======== Record extracts

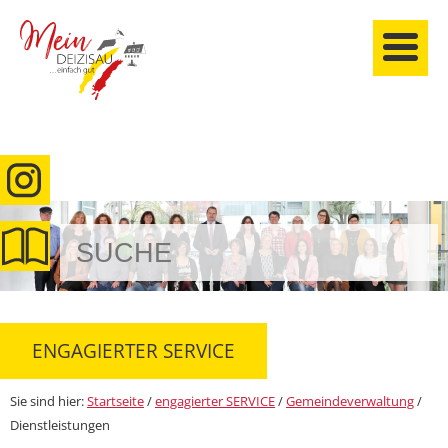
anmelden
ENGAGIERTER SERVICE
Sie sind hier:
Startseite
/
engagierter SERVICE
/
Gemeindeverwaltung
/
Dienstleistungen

================

## [Description of the task]
Return all the data above as written, leaving out only the pictures.

## [Answer box]
anmelden
ENGAGIERTER SERVICE
Sie sind hier:
Startseite
/
engagierter SERVICE
/
Gemeindeverwaltung
/
Dienstleistungen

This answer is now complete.